### Task description
Repeat the records below exactly from the line containing "c Xmas Roses - Box of 100" to the line containing "gifts, and tech", taking in both of those lines. Drop the pictures.

### Available data
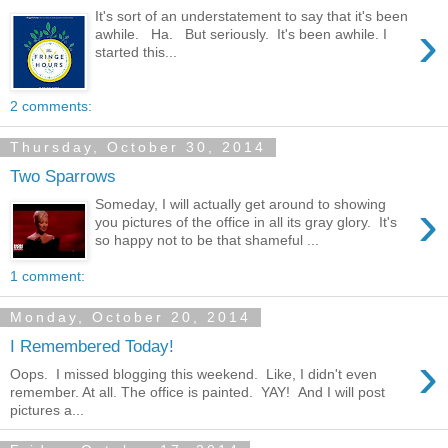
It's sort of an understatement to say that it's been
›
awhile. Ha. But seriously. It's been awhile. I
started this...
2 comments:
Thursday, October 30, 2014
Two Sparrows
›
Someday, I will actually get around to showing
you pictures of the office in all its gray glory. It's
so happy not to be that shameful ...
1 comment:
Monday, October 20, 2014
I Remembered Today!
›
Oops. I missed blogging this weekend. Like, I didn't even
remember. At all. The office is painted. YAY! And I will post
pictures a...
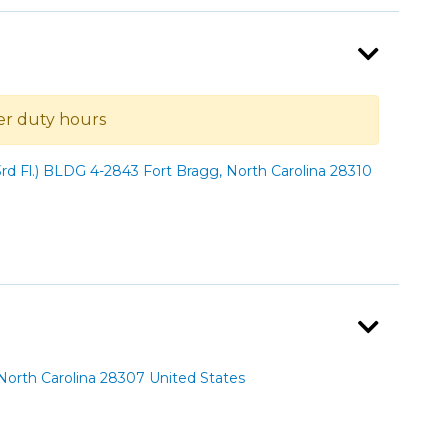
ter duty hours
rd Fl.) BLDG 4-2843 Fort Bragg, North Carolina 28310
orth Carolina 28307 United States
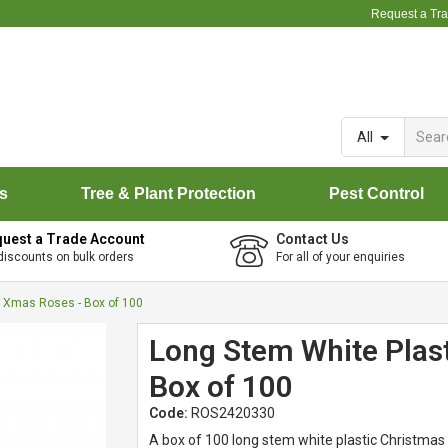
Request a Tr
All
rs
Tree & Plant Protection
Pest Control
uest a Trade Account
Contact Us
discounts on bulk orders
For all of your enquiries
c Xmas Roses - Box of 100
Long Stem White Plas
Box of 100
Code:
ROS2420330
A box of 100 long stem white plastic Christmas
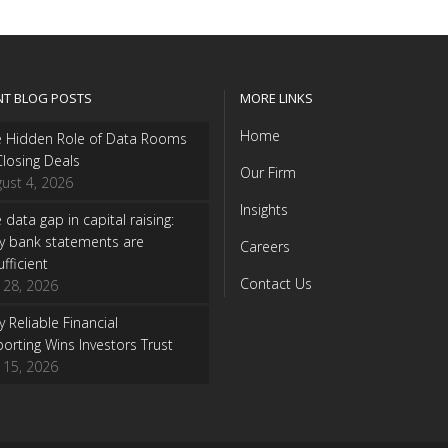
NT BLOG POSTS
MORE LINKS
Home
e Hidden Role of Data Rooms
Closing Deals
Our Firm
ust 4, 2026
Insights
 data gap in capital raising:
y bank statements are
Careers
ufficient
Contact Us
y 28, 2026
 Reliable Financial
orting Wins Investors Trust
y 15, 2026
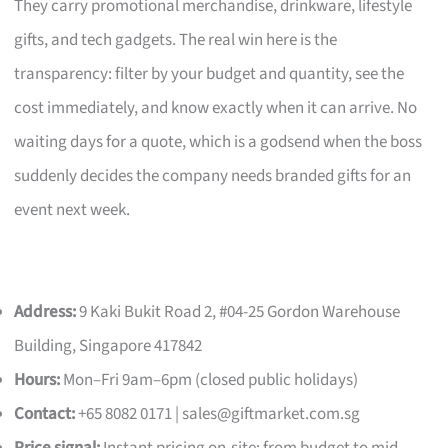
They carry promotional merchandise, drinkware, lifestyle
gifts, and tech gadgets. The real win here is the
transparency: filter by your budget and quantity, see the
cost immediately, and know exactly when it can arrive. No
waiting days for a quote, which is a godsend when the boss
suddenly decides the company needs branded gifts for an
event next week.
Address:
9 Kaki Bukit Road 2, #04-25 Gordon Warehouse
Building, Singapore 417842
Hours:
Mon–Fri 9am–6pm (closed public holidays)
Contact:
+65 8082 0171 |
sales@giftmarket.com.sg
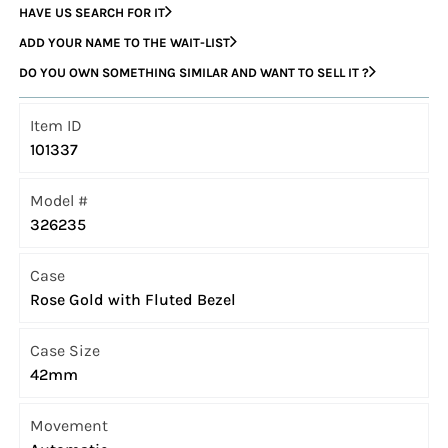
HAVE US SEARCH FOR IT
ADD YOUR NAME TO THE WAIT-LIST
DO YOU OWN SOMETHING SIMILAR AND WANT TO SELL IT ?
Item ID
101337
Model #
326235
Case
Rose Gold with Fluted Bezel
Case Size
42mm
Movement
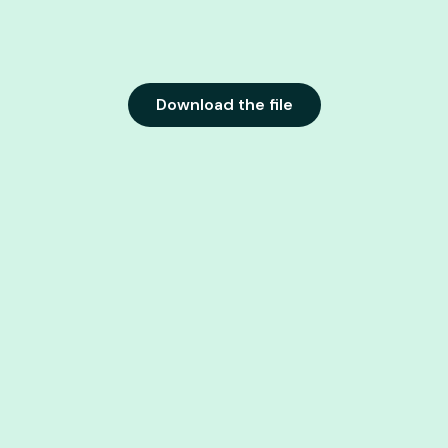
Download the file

### Exercise output
c Xmas Roses - Box of 100
Long Stem White Plas
Box of 100
Code:
ROS2420330
A box of 100 long stem white plastic Christmas
NT BLOG POSTS
MORE LINKS
Home
e Hidden Role of Data Rooms
Closing Deals
Our Firm
ust 4, 2026
Insights
 data gap in capital raising:
y bank statements are
Careers
ufficient
Contact Us
y 28, 2026
 Reliable Financial
orting Wins Investors Trust
y 15, 2026
They carry promotional merchandise, drinkware, lifestyle
gifts, and tech gadgets. The real win here is the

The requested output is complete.